Avis aux client(e)s des prostitué(e)s: vous serez peut-être bientôt traités comme des criminels dans les 27 pays de l'Union européenne.
Criminels? Le mot est fort. Mais la réalité est bien celle-ci, puisque vous aurez enfreint la loi en payant les faveurs d'un travailleur ou d'une travailleuse du sexe. Tel est en tout cas l'objectif d'une résolution votée jeudi 14 septembre par 234 députés européens (175 contre, 122 abstentions) à l'issue d'un débat sur la pénalisation des clients, sur le modèle de la loi en vigueur en France depuis avril 2016.
Date symbolique: ce débat en session plénière a eu lieu lors de la semaine la plus médiatisée du Parlement européen au cours de l'année, en raison du discours sur l'État de l'Union prononcé mercredi à Strasbourg par Ursula von der Leyen.
Pas une proposition de loi
Cette résolution n'est pas contraignante. Il ne s'agit pas d'une proposition de loi européenne puisque le Parlement de Strasbourg n'a pas l'initiative législative. Seule la Commission européenne peut proposer des directives ou des règlements dont les eurodéputés débattent ensuite. Reste que l'avertissement est fort.
Porté par l'eurodéputée socialiste allemande Maria Noichl, le texte encourage les pays de l'UE à adopter le «modèle nordique», inspiré par l'exemple de la Suède, premier pays européen à pénaliser dès 1999 les acheteurs de services sexuels. L'Irlande et la France ont suivi.
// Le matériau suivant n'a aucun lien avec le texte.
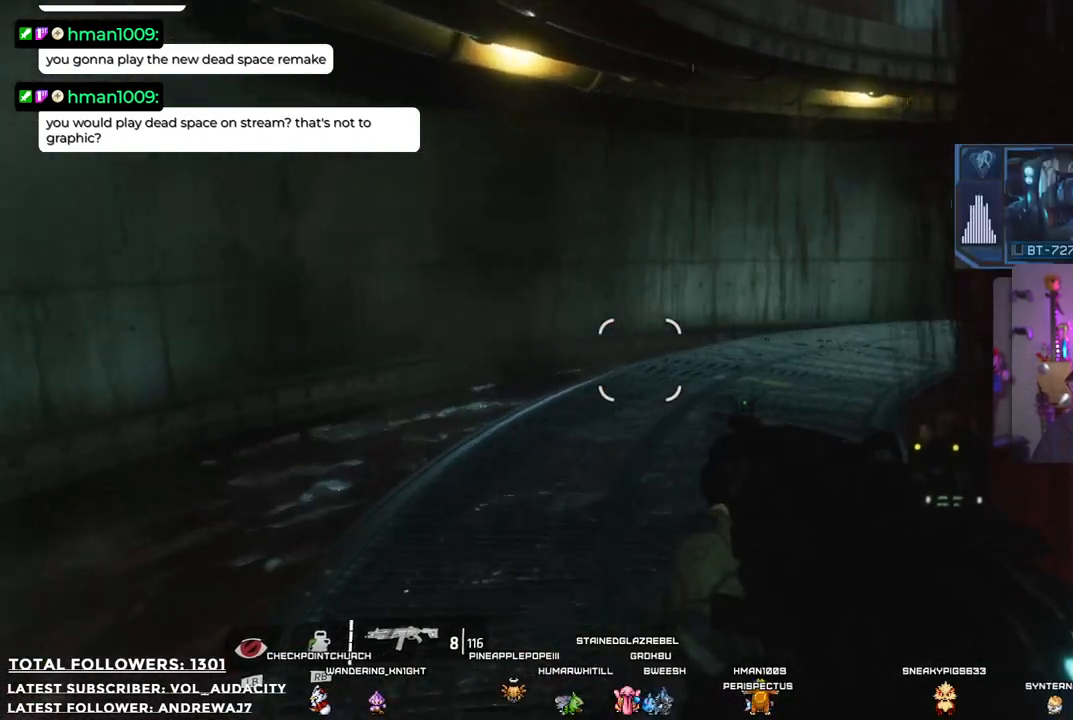
{"buttons": [], "left_stick": "up", "right_stick": "right", "events": []}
En France, les peines prévues par la loi de 2016 sont lourdes: 1500 euros pour une première interpellation, 3750 euros avec inscription au casier judiciaire en cas de récidive et 45'000 euros d’amende et trois ans d’emprisonnement si la personne octroyant le service sexuel est «vulnérable». La prostitution, en revanche, n'est pas illégale.
La Suisse bientôt une île du sexe?
Cette pénalisation des clients a-t-elle une chance de voir le jour dans les 27 pays de l'Union européenne, ce qui transformerait la Suisse, entourée de pays membres de l'UE, en île du sexe tarifé sans risque d'amende? Non. Du moins pour le moment.
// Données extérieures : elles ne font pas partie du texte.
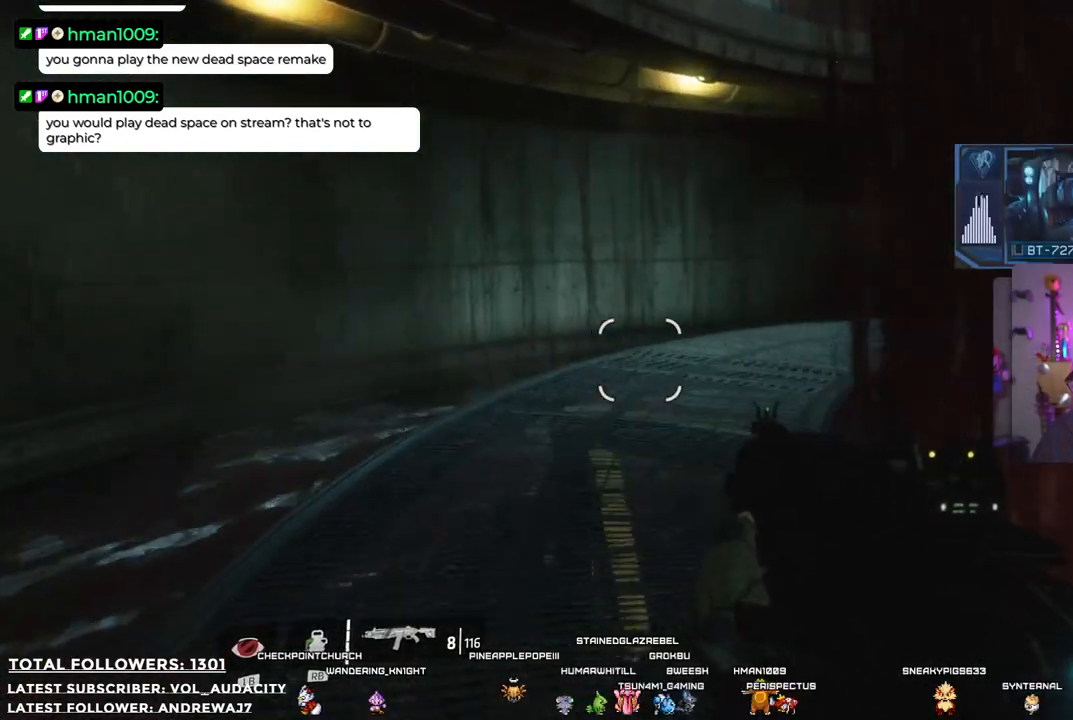
{"buttons": [], "left_stick": "up-left", "right_stick": "right", "events": [[84, "left_stick", "up-left"]]}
Le Parlement se contente, par cette résolution à «inviter les Etats membres à faire en sorte que le fait de solliciter, d'accepter ou d'obtenir un acte sexuel de la part d'une personne en échange d'une rémunération, d'une promesse de rémunération, d'un avantage en nature ou d'une promesse d'un tel avantage soit puni pénalement». Il appelle en revanche à ne pas pénaliser les personnes qui se prostituent, comme le font des pays tels que la Croatie ou la Lituanie.
Augmentation de la précarité
Treize ONG, dont Amnesty International et Human Rights Watch, regroupées dans une «coalition européenne pour les droits et l'inclusion des travailleurs du sexe», se sont mobilisées contre ce rapport. Elles font valoir que l'incrimination des clients accroit la précarité des travailleurs du sexe et leur vulnérabilité face aux violences et aux maladies infectieuses.
Elles rappellent aussi que la Cour européenne des droits de l'homme (CEDH) a déclaré recevable la requête déposée par 260 travailleurs du sexe qui souhaitent l'abrogation de la loi française de 2016. La Cour doit se prononcer sur le fond en 2024.